Extracts are taken from Hansard, Monday 22 February
1999.
The full debate can be accessed on the Home Office web site.
Diane Abbott (Labour)
"We oppose the Bill because it is inconsistent with our obligations
under international law; it will damage race relations; and it will
be neither firm in its effect nor fair in its intent." [Official
Report, 11 December 1995; Vol. 268, c. 723.]

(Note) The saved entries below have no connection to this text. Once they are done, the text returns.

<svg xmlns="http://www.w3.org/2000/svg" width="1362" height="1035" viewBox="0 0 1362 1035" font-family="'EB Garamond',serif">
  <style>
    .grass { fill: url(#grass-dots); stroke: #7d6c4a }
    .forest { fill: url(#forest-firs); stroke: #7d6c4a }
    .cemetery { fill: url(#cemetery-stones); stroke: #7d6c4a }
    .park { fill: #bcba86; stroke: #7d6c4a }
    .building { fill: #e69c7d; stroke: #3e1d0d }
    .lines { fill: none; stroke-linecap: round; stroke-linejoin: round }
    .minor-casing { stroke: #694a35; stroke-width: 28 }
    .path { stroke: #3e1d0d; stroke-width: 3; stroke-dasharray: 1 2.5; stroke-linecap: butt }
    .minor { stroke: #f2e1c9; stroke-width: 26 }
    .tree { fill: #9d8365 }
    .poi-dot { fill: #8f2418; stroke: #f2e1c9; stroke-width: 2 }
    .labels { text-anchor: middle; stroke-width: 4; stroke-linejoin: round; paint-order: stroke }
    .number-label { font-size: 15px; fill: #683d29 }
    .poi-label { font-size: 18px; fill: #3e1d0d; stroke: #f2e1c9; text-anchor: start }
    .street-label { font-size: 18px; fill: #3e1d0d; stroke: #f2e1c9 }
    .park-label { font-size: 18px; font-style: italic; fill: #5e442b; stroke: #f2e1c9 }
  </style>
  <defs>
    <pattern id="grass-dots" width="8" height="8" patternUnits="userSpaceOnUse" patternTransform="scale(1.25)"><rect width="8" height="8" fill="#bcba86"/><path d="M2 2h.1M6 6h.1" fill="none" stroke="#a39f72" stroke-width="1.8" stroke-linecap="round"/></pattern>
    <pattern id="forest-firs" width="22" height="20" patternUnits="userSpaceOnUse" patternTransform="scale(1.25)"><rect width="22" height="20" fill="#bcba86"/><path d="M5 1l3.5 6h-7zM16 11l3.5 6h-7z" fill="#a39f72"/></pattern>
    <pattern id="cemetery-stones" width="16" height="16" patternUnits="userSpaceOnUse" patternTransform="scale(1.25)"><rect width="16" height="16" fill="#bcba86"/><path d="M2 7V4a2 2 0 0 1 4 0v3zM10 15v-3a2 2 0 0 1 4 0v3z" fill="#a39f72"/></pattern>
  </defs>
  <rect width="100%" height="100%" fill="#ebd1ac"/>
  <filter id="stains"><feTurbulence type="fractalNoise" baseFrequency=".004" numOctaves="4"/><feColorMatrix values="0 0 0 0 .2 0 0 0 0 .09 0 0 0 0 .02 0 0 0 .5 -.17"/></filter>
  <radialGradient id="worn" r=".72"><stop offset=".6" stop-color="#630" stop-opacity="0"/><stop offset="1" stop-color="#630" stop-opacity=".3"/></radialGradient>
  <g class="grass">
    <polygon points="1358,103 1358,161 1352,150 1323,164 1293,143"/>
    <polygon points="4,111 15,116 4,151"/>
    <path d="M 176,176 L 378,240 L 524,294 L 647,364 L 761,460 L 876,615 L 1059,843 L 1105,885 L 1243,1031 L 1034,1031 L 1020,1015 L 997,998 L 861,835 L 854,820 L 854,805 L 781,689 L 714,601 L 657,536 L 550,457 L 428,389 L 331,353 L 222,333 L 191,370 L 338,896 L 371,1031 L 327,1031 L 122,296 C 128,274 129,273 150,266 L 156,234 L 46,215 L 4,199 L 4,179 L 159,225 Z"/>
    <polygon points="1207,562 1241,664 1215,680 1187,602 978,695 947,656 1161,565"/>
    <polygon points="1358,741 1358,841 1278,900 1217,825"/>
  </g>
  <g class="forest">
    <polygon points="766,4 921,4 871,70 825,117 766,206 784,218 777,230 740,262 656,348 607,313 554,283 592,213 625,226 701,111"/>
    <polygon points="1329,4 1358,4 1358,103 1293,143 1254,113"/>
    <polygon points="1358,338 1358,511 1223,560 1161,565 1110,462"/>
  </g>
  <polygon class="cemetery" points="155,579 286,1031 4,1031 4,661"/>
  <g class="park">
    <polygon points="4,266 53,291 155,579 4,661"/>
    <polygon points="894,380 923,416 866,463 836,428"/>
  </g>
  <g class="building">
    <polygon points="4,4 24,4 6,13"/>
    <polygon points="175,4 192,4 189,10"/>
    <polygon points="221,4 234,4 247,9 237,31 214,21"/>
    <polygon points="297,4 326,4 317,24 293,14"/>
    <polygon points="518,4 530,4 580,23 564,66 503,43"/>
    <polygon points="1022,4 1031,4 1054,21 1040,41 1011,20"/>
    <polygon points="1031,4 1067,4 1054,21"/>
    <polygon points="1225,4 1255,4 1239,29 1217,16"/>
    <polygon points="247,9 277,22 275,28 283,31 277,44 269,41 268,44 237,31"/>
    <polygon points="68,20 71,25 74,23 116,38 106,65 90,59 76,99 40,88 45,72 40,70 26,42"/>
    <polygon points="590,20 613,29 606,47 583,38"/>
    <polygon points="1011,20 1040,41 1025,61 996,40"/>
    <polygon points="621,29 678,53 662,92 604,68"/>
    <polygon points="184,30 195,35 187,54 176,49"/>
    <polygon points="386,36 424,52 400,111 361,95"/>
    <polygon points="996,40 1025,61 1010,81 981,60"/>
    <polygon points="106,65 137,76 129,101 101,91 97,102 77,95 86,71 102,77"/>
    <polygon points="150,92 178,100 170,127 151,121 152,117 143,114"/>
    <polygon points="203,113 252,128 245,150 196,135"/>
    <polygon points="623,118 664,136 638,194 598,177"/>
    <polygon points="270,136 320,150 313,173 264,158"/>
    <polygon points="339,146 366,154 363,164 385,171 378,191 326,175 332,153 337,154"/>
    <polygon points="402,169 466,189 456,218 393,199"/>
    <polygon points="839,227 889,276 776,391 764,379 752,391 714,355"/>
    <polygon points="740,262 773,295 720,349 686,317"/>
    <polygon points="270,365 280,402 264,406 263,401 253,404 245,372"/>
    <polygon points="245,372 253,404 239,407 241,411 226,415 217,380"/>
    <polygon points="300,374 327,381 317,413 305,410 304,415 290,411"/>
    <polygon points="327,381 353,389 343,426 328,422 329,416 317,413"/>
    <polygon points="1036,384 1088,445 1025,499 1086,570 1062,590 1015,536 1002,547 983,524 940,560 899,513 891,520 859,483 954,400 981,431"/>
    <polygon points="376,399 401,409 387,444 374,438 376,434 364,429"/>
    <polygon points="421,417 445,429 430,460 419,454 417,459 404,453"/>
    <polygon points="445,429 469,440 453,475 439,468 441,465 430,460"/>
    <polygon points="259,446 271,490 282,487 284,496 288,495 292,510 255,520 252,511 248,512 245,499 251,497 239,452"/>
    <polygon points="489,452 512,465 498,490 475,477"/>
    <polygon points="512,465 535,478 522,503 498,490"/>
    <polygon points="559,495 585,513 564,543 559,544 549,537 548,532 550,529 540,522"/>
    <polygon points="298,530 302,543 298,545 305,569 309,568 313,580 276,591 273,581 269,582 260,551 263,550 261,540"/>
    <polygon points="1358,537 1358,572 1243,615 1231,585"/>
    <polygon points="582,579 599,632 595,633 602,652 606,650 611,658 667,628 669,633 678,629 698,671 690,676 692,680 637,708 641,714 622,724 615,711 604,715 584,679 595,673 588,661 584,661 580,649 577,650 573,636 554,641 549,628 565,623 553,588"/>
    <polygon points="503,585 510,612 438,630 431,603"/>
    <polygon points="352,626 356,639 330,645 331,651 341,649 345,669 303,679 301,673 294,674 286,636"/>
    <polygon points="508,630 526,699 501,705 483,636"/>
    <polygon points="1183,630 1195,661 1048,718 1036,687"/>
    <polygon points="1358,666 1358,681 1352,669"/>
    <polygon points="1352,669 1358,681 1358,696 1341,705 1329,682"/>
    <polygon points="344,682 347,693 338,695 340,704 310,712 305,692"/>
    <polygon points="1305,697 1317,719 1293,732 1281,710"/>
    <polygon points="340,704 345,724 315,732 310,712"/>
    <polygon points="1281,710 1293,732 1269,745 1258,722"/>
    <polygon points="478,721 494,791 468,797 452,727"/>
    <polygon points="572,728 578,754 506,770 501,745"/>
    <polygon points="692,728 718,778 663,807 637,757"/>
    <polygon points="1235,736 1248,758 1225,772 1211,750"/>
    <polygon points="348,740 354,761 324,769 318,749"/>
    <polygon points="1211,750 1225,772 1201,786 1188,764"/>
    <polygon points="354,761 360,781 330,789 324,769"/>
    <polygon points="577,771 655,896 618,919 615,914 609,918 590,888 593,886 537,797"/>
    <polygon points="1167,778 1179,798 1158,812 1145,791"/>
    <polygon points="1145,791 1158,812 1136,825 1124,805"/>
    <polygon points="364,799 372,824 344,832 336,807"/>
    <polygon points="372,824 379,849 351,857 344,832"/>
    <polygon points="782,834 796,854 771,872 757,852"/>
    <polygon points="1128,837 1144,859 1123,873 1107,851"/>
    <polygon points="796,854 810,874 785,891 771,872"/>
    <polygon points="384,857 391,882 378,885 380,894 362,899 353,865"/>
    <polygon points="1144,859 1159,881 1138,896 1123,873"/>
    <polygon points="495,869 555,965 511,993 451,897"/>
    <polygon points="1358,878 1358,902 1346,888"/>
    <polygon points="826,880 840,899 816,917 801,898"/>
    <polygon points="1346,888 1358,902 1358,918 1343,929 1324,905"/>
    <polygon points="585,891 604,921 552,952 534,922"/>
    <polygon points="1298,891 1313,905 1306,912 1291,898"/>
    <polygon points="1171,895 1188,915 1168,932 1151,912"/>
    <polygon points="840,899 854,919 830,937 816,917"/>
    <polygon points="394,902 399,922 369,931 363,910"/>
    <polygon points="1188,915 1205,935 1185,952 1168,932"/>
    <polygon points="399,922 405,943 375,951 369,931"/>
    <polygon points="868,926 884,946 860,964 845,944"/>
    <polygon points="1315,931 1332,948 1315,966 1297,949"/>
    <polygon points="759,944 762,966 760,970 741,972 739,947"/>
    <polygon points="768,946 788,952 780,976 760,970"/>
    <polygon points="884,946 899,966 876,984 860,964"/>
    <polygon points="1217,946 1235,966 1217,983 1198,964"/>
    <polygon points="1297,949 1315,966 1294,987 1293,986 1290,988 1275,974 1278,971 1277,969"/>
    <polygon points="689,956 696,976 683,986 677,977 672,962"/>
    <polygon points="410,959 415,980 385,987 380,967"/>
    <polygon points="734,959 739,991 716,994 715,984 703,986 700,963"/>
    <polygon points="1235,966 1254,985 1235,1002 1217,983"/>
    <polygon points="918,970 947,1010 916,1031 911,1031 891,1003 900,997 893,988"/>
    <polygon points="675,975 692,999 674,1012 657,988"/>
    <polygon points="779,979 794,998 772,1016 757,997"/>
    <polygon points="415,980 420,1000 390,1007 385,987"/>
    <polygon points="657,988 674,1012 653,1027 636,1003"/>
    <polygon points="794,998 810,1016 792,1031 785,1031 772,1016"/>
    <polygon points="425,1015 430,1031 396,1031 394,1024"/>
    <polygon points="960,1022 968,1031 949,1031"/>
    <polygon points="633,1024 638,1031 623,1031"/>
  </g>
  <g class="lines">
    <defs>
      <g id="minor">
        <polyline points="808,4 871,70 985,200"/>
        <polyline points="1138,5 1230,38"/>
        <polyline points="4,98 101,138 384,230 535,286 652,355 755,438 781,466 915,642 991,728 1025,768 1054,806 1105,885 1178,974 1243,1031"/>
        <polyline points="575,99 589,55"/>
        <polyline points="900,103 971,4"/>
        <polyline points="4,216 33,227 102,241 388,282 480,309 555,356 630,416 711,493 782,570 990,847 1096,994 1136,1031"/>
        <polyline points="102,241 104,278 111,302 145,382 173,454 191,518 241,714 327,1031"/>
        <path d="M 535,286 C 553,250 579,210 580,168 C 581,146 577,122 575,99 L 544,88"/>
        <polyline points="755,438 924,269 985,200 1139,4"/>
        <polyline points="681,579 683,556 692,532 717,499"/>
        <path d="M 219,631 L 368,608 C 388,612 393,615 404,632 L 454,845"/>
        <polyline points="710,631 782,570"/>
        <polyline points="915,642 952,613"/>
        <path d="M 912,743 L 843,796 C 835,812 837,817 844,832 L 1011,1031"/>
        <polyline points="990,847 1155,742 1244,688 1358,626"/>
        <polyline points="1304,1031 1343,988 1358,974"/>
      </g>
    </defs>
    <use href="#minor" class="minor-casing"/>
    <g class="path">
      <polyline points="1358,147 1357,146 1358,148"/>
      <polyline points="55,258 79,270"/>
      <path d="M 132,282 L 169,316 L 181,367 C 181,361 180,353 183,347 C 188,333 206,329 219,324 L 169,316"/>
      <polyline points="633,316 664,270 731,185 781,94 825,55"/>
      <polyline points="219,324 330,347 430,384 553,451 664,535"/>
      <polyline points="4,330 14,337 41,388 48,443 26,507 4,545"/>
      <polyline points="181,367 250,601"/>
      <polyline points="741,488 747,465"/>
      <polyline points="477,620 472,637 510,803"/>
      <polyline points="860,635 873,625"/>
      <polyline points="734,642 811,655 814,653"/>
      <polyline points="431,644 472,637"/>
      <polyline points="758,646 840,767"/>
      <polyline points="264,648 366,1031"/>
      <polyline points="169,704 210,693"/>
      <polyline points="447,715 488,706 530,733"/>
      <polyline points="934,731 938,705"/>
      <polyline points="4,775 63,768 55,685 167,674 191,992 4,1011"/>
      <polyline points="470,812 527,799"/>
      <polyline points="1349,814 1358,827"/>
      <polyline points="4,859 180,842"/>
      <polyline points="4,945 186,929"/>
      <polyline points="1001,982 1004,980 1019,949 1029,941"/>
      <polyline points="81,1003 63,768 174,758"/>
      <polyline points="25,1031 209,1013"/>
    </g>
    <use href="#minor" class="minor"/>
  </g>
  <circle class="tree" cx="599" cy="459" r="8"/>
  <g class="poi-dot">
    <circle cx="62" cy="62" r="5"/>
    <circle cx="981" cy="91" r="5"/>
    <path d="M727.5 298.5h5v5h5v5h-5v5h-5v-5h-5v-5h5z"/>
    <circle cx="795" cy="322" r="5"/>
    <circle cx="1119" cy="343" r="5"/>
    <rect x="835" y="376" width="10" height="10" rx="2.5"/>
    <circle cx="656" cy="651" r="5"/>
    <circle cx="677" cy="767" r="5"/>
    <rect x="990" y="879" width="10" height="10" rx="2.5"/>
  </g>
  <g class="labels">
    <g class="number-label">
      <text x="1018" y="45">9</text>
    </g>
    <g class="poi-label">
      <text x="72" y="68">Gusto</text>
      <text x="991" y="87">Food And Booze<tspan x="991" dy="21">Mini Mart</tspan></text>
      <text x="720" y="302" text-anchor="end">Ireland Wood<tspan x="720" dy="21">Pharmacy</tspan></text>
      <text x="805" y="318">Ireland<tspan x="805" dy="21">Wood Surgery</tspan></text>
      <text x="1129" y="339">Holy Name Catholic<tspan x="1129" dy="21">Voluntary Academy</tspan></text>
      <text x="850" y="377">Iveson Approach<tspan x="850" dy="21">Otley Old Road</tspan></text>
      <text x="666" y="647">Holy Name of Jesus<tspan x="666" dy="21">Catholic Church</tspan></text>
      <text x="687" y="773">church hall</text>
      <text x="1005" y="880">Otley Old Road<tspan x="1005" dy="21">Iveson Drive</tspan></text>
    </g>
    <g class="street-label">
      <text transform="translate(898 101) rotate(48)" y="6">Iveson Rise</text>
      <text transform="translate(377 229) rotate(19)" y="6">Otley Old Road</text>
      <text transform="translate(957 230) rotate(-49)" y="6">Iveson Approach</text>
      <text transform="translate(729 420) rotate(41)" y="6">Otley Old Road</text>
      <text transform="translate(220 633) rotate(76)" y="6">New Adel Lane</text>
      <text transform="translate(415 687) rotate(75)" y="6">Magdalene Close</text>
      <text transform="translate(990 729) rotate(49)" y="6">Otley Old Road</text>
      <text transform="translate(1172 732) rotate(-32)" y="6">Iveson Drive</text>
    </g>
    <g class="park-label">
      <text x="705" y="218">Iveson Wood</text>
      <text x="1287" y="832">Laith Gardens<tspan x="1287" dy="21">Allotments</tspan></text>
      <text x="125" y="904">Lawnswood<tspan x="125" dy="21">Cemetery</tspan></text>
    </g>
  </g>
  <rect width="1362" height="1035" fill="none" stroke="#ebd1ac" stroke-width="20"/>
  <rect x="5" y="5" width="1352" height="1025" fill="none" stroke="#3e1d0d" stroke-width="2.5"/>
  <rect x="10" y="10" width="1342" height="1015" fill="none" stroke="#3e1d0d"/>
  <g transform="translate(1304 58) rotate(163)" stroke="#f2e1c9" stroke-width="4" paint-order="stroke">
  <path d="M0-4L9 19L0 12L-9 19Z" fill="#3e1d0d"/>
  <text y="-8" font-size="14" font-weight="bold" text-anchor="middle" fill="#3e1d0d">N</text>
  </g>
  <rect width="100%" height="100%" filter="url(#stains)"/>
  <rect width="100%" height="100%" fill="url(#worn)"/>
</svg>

. . . . That is of course a quotation from the speech by the current
Home Secretary in the Second Reading debate on the last immigration
and asylum legislation to come before the House. As it happens,
that quotation touches on some of the points that I wish to make
about the Bill.
. . . . I represent one of the largest refugee populations in the
country. My constituency has refugees from every quarter of the
globe, including Nigeria, Ghana, Algeria and Somalia, and it has
a huge population of Turks and Kurds. My concern about how we treat
refugees and asylum seekers is based both in principle and in practice,
because I will have to deal daily with the consequences of the Bill
if it is not pro perly and carefully drafted.
. . . . As someone who for 12 years now has had to lead constituents
through the highways and byways of immigration legislation to try
to help them with their manifold problems, I believe that the Bill
is a lost opportunity.
. . . . The Government has missed an opportunity to begin the process
of constructing an asylum system that is transparent, fair, equitable
and, above all, free from any taint of racism.
. . . . I also remind the House of the 1951 United Nations convention
on refugees. Article 24 states:
"The Contracting States shall accord to refugees lawfully
staying in the territory the same treatment as is accorded to nationals
in respect of the following matters . . . social security."
. . . . I do not therefore believe that the proposals in the Bill
for maintenance and support are in accordance with the spirit and
possibly even the letter of our obligations under international
law.
. . . . I am not happy with the voucher system that is currently
in place. The Children's Society has found, from its east London
project, that families and children who depend on vouchers to get
food are often subject to racial harassment and discrimination in
local shops. I understand the reasoning behind the voucher scheme,
but it can be degrading and demeaning.
. . . . I turn now to the proposals for dispersal. Given what happened
to the Vietnamese and the east African Asians, I thought that it
had been demonstrated that dispersal does not work.
. . . . It has become common, in the media and among Ministers,
to talk about economic migrants as if they were subhuman, yet -
regardless of whether they are Irish navvies, east African Asian
shop owners, the West Indians who came to work on buses and in hospitals
or the west Africans who do the cleaning jobs - it is economic migrants
who have built London.
. . . . I am the daughter of economic migrants, and I take exception
to the tone sometimes used to describe such people. It is as if
there is something wrong with travelling thousands of miles from
starvation and poverty to try to better the lot of one's family.
Economic migrants may not be easy to accommodate under the letter
of refugee law, but it is wrong to ignore the fact that they are
honestly trying to do the best that they can for their families.